7 Dari rumusan masalah diatas, maka penelitian mengenai Analisis Efisiensi Produksi Padi dengan Metode Jajar Legowo pada SRI (System of Rice Intensification) di Nagari Situjuah Gadang Kecamatan Situjuah Limo Nagari Kabupaten Lima Puluh Kota penting untuk dilakukan. Adapun rumusan pertanyaan penelitian dalam penelitian ini adalah : 1. Bagaimana teknis budidaya padi dengan metode jajar legowo pada SRI di Nagari Situjuah Gadang Kecamatan Situjuah Limo Nagari Kabupaten Lima Puluh Kota? 2. Faktor-faktor produksi apa yang mempengaruhi produksi padi dengan metode jajar legowo pada SRI di Nagari Situjuah Gadang Kecamatan Situjuah Limo Nagari Kabupaten Lima Puluh Kota? 3. Bagaimana tingkat efisiensi produksi padi dengan metode jajar legowo pada SRI di Nagari Situjuah Gadang Kecamatan Situjuah Limo Nagari Kabupaten Lima Puluh Kota? C. Tujuan Penelitian Adapun tujuan penelitian ini, yaitu: 1. Mendeskripsikan teknis budidaya padi dengan metode jajar legowo pada SRI di Nagari Situjuah Gadang Kecamatan Situjuah Limo Nagari Kabupaten Lima Puluh Kota 2. Menganalisis faktor-faktor produksi yang mempengaruhi produksi padi dengan metode jajar legowo pada SRI di Nagari Situjuah Gadang Kecamatan Situjuah Limo Nagari Kabupaten Lima Puluh Kota. 3. Mengetahui tingkat efisiensi produksi padi dengan metode jajar legowo pada SRI di Nagari Situjuah Gadang Kecamatan Situjuah Limo Nagari Kabupaten Lima Puluh Kota. D. Manfaat Penelitian Penelitian ini diharapkan dapat memberikan manfaat sebagai berikut: 1. Manfaat Teoritis a) Untuk memperkaya khasanah pengetahuan yang berkaitan dengan teori produksi dan efisiensi, khususnya pada usahatani padi.

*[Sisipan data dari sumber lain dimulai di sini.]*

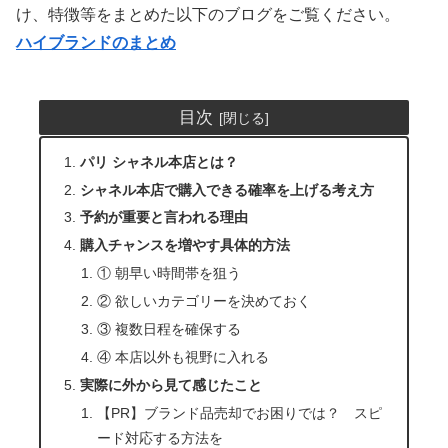
け、特徴等をまとめた以下のブログをご覧ください。
ハイブランドのまとめ
目次
パリ シャネル本店とは？
シャネル本店で購入できる確率を上げる考え方
予約が重要と言われる理由
購入チャンスを増やす具体的方法
① 朝早い時間帯を狙う
② 欲しいカテゴリーを決めておく
③ 複数日程を確保する
④ 本店以外も視野に入れる
実際に外から見て感じたこと
【PR】ブランド品売却でお困りでは？ スピ
ード対応する方法を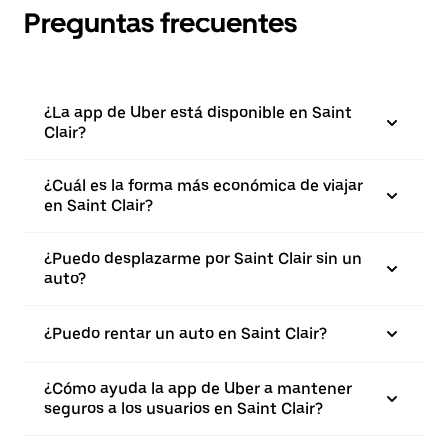
Preguntas frecuentes
¿La app de Uber está disponible en Saint
Clair?
¿Cuál es la forma más económica de viajar
en Saint Clair?
¿Puedo desplazarme por Saint Clair sin un
auto?
¿Puedo rentar un auto en Saint Clair?
¿Cómo ayuda la app de Uber a mantener
seguros a los usuarios en Saint Clair?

8 2. Manfaat Praktis. a) Bagi petani (produsen) sebagai pedoman untuk meningkatkan hasil produksi melalui alokasi input atau penggunaan faktor-faktor produksi dalam pengembangan usahatani kususnya padi sawah. b) Bagi pemerintah sebagai pedoman dalam menentukan alternatif kebijakan upaya pengembangan usahatani padi dalam usaha meningkatkan kesejahteraan petani dan peningkatan produksi. c) Bagi peneliti dan mahasiswa, sebagai sarana dalam menerapkan teori dan ilmu yang dipelajari dan juga dijadikan referensi dalam melakukan penelitian selanjutnya.